Un mes después, llevó sus obras al centro cultural del barrio. Titubeante, con un nudo en las rodillas, sosteniendo la carpeta sujeta por una goma elástica, como una colegiala en un concurso. La secretaria hojeó las obras, asintió y dijo: «Traiga más». Ariana salió a la calle, como después de un examen, y por primera vez en mucho tiempo respiró profundamente.

Dos meses después, montó una exposición en la biblioteca local. Modesta, en cuatro paneles. Colgó las obras ella misma, atándolas con cuerda para que no se cayeran. La gente venía. Preguntaba. Algunos regresaban. Escribían comentarios: con letras ordenadas, de verdad, sin frases de compromiso. Un hombre llevó a su madre y dijo: «Mira, así se puede. Todavía se puede». La mujer mayor permaneció largo rato frente a una acuarela con una ventana y lilas, sin decir una palabra.

Una estudiante trajo un dibujo con la inscripción: «Gracias por mostrarme que se puede empezar a cualquier edad». Ariana lloró entonces. Largo rato. Pero ya de otra manera. No por dolor, no por soledad. Sino porque volvió a ser parte de algo vivo, auténtico, una verdadera conexión humana: «Estoy aquí. Soy necesaria. No me he acabado».

Luego comenzó a enseñar. Primero, en un taller del ayuntamiento, donde las paredes olían a linóleo viejo, café de máquina y chaquetas mojadas, colgadas de los hombros de mujeres cansadas. Allí iban las que querían olvidarse, distraerse, dejar de ser madres, contadoras, enfermeras por una hora. Luego en una escuela, donde al principio los niños hacían ruido y no creían que se pudiera dibujar sin reglas, y luego le traían sus acuarelas con orgullo. Después, en línea, donde los oyentes estaban en otras ciudades e incluso países. Aprendía junto a ellos: a buscar la luz en las manchas, el aire entre las líneas, lo simple en lo complejo.
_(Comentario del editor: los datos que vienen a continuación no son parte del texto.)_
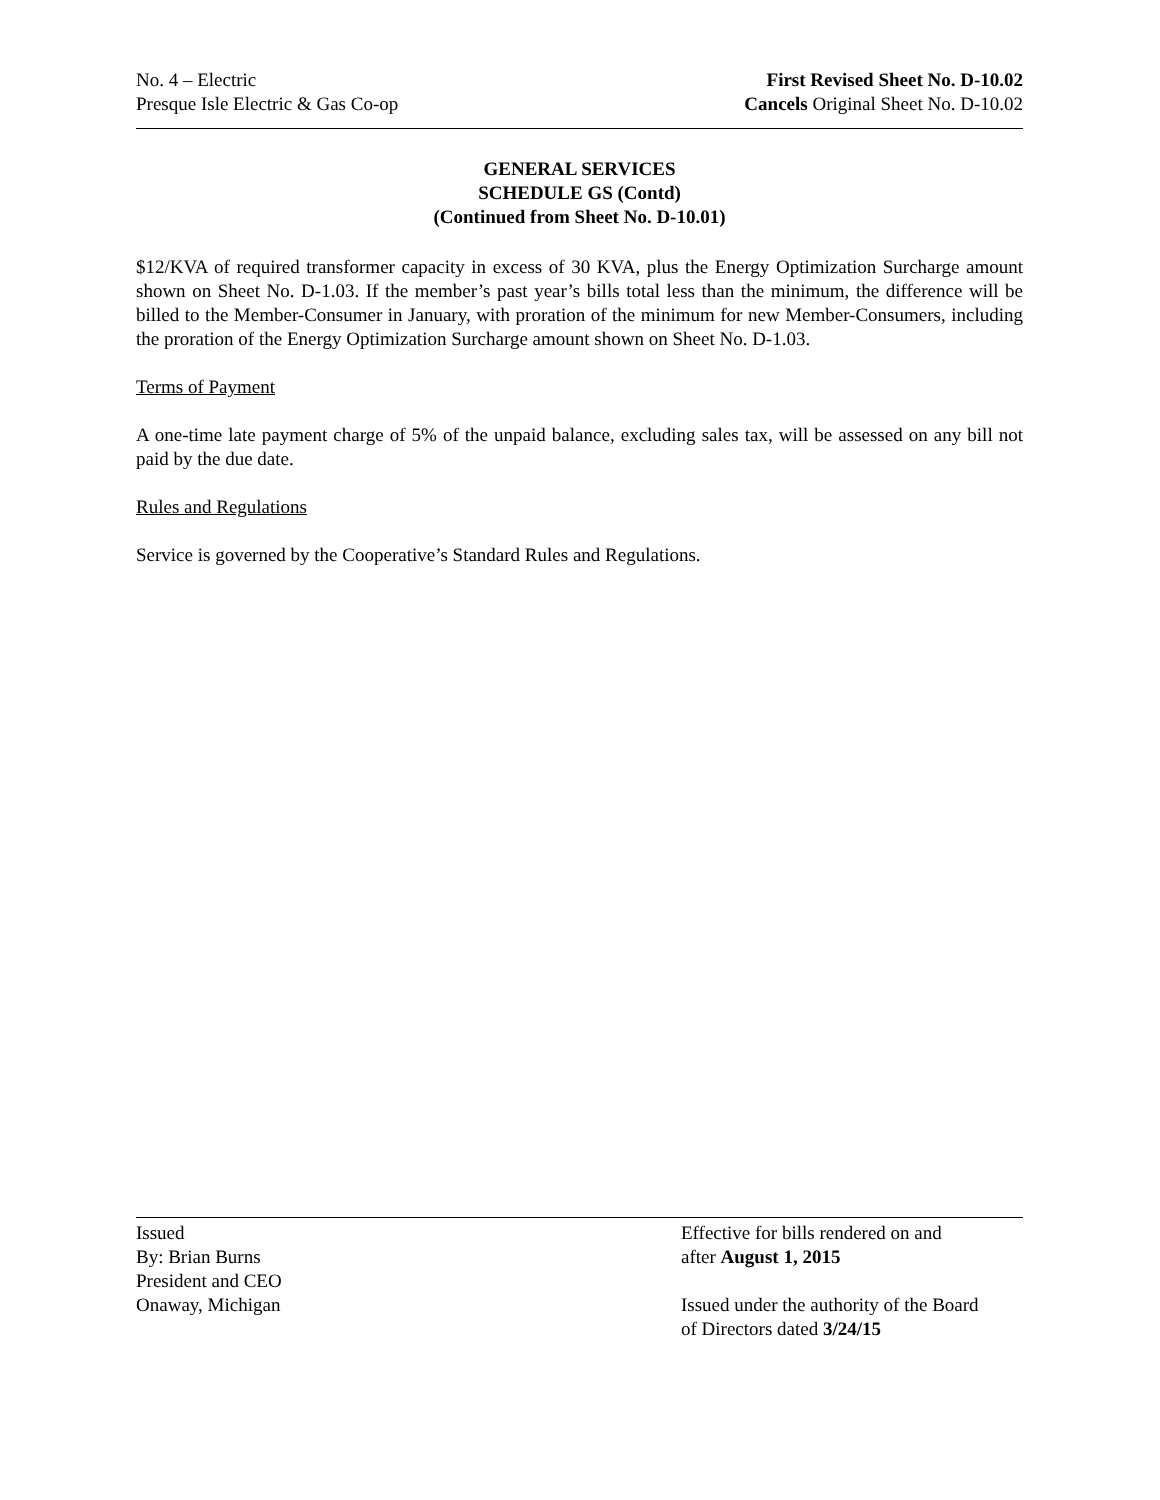No. 4 – Electric
Presque Isle Electric & Gas Co-op
First Revised Sheet No. D-10.02
Cancels Original Sheet No. D-10.02
GENERAL SERVICES
SCHEDULE GS (Contd)
(Continued from Sheet No. D-10.01)
$12/KVA of required transformer capacity in excess of 30 KVA, plus the Energy Optimization Surcharge amount shown on Sheet No. D-1.03. If the member’s past year’s bills total less than the minimum, the difference will be billed to the Member-Consumer in January, with proration of the minimum for new Member-Consumers, including the proration of the Energy Optimization Surcharge amount shown on Sheet No. D-1.03.
Terms of Payment
A one-time late payment charge of 5% of the unpaid balance, excluding sales tax, will be assessed on any bill not paid by the due date.
Rules and Regulations
Service is governed by the Cooperative’s Standard Rules and Regulations.
Issued
By: Brian Burns
President and CEO
Onaway, Michigan
Effective for bills rendered on and
after August 1, 2015
Issued under the authority of the Board
of Directors dated 3/24/15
Sus acuarelas empezaron a venderse. Pequeñas postales, paisajes, naturalezas muertas, todo se vendía como regalos, en oficinas, en exposiciones. Escribieron sobre ella en el periódico del barrio, con una foto en la que aparecía junto a la ventana con un pincel en la mano. Pero lo más importante es que en la casa volvió a encenderse la luz. Verdadera. Cálida. Desde dentro. Una luz que no provenía de las lámparas, sino de su interior, de esos lugares donde antes habitaba el silencio. Volvía a abrir las ventanas por la mañana, a poner flores en el jarrón, a mirarse en el espejo no como una sombra, sino como una mujer que eligió vivir. Vivir no después, no algún día, sino ahora.

En una de esas tardes, escribió una nueva carta. A sí misma. Para los sesenta. «Querida Ariana, aún estás viva. Aún eres tú. Sigue adelante. Mientras la luz no se apague.»